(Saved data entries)

━━━━

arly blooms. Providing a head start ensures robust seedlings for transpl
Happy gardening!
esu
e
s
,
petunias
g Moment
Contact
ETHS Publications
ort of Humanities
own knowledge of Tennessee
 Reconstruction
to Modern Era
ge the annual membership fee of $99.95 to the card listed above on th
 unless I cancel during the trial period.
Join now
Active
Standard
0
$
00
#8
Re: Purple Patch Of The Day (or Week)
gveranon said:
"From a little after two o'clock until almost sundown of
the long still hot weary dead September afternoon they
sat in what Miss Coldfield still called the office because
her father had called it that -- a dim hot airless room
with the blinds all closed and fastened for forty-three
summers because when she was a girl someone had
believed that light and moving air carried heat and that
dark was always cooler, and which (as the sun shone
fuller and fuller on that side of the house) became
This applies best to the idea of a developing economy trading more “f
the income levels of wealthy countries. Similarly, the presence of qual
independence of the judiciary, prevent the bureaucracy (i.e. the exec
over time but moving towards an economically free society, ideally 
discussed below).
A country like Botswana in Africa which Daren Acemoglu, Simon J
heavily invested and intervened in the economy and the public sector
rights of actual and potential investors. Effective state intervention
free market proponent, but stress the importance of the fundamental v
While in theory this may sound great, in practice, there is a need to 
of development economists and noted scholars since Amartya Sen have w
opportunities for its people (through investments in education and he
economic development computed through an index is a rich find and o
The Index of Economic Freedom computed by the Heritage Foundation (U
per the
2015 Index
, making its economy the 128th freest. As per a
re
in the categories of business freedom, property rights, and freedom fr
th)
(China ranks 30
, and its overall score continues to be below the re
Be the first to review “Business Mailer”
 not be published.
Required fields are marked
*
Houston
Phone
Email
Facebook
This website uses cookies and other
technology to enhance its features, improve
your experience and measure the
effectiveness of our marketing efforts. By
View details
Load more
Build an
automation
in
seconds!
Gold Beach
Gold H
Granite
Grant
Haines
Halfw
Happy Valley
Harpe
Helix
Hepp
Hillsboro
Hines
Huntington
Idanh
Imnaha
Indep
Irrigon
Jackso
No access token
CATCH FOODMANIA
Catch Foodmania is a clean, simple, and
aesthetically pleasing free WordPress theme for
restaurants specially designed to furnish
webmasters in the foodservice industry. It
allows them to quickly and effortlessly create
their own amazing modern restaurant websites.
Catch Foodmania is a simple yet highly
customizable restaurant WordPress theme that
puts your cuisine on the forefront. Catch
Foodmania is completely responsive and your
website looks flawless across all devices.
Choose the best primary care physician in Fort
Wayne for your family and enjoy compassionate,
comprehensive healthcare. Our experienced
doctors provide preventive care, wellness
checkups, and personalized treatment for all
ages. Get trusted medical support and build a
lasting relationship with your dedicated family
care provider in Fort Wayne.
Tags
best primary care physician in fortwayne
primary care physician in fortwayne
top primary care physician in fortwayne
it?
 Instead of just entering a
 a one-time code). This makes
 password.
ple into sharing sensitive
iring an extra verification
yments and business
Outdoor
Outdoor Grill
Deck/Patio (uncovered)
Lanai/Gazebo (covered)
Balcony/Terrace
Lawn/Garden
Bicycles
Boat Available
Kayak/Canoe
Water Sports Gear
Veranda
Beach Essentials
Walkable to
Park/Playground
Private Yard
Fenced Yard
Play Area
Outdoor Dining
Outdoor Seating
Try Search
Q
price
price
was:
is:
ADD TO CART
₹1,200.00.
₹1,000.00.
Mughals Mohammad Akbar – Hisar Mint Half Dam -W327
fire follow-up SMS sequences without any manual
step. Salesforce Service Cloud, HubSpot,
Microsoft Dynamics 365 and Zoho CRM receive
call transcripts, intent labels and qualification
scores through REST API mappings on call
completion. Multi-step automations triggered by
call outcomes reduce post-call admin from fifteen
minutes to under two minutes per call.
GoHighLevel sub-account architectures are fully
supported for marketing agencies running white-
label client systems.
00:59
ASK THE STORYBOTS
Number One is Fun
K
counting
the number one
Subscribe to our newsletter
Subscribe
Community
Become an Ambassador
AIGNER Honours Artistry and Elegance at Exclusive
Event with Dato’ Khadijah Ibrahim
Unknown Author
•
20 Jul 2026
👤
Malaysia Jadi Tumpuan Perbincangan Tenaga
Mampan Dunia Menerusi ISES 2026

━━━━

Swap "Join now" for "Sign up" everywhere it appears in the records above, and write out all the records again with nothing else changed.

arly blooms. Providing a head start ensures robust seedlings for transpl
Happy gardening!
esu
e
s
,
petunias
g Moment
Contact
ETHS Publications
ort of Humanities
own knowledge of Tennessee
 Reconstruction
to Modern Era
ge the annual membership fee of $99.95 to the card listed above on th
 unless I cancel during the trial period.
Sign up
Active
Standard
0
$
00
#8
Re: Purple Patch Of The Day (or Week)
gveranon said:
"From a little after two o'clock until almost sundown of
the long still hot weary dead September afternoon they
sat in what Miss Coldfield still called the office because
her father had called it that -- a dim hot airless room
with the blinds all closed and fastened for forty-three
summers because when she was a girl someone had
believed that light and moving air carried heat and that
dark was always cooler, and which (as the sun shone
fuller and fuller on that side of the house) became
This applies best to the idea of a developing economy trading more “f
the income levels of wealthy countries. Similarly, the presence of qual
independence of the judiciary, prevent the bureaucracy (i.e. the exec
over time but moving towards an economically free society, ideally 
discussed below).
A country like Botswana in Africa which Daren Acemoglu, Simon J
heavily invested and intervened in the economy and the public sector
rights of actual and potential investors. Effective state intervention
free market proponent, but stress the importance of the fundamental v
While in theory this may sound great, in practice, there is a need to 
of development economists and noted scholars since Amartya Sen have w
opportunities for its people (through investments in education and he
economic development computed through an index is a rich find and o
The Index of Economic Freedom computed by the Heritage Foundation (U
per the
2015 Index
, making its economy the 128th freest. As per a
re
in the categories of business freedom, property rights, and freedom fr
th)
(China ranks 30
, and its overall score continues to be below the re
Be the first to review “Business Mailer”
 not be published.
Required fields are marked
*
Houston
Phone
Email
Facebook
This website uses cookies and other
technology to enhance its features, improve
your experience and measure the
effectiveness of our marketing efforts. By
View details
Load more
Build an
automation
in
seconds!
Gold Beach
Gold H
Granite
Grant
Haines
Halfw
Happy Valley
Harpe
Helix
Hepp
Hillsboro
Hines
Huntington
Idanh
Imnaha
Indep
Irrigon
Jackso
No access token
CATCH FOODMANIA
Catch Foodmania is a clean, simple, and
aesthetically pleasing free WordPress theme for
restaurants specially designed to furnish
webmasters in the foodservice industry. It
allows them to quickly and effortlessly create
their own amazing modern restaurant websites.
Catch Foodmania is a simple yet highly
customizable restaurant WordPress theme that
puts your cuisine on the forefront. Catch
Foodmania is completely responsive and your
website looks flawless across all devices.
Choose the best primary care physician in Fort
Wayne for your family and enjoy compassionate,
comprehensive healthcare. Our experienced
doctors provide preventive care, wellness
checkups, and personalized treatment for all
ages. Get trusted medical support and build a
lasting relationship with your dedicated family
care provider in Fort Wayne.
Tags
best primary care physician in fortwayne
primary care physician in fortwayne
top primary care physician in fortwayne
it?
 Instead of just entering a
 a one-time code). This makes
 password.
ple into sharing sensitive
iring an extra verification
yments and business
Outdoor
Outdoor Grill
Deck/Patio (uncovered)
Lanai/Gazebo (covered)
Balcony/Terrace
Lawn/Garden
Bicycles
Boat Available
Kayak/Canoe
Water Sports Gear
Veranda
Beach Essentials
Walkable to
Park/Playground
Private Yard
Fenced Yard
Play Area
Outdoor Dining
Outdoor Seating
Try Search
Q
price
price
was:
is:
ADD TO CART
₹1,200.00.
₹1,000.00.
Mughals Mohammad Akbar – Hisar Mint Half Dam -W327
fire follow-up SMS sequences without any manual
step. Salesforce Service Cloud, HubSpot,
Microsoft Dynamics 365 and Zoho CRM receive
call transcripts, intent labels and qualification
scores through REST API mappings on call
completion. Multi-step automations triggered by
call outcomes reduce post-call admin from fifteen
minutes to under two minutes per call.
GoHighLevel sub-account architectures are fully
supported for marketing agencies running white-
label client systems.
00:59
ASK THE STORYBOTS
Number One is Fun
K
counting
the number one
Subscribe to our newsletter
Subscribe
Community
Become an Ambassador
AIGNER Honours Artistry and Elegance at Exclusive
Event with Dato’ Khadijah Ibrahim
Unknown Author
•
20 Jul 2026
👤
Malaysia Jadi Tumpuan Perbincangan Tenaga
Mampan Dunia Menerusi ISES 2026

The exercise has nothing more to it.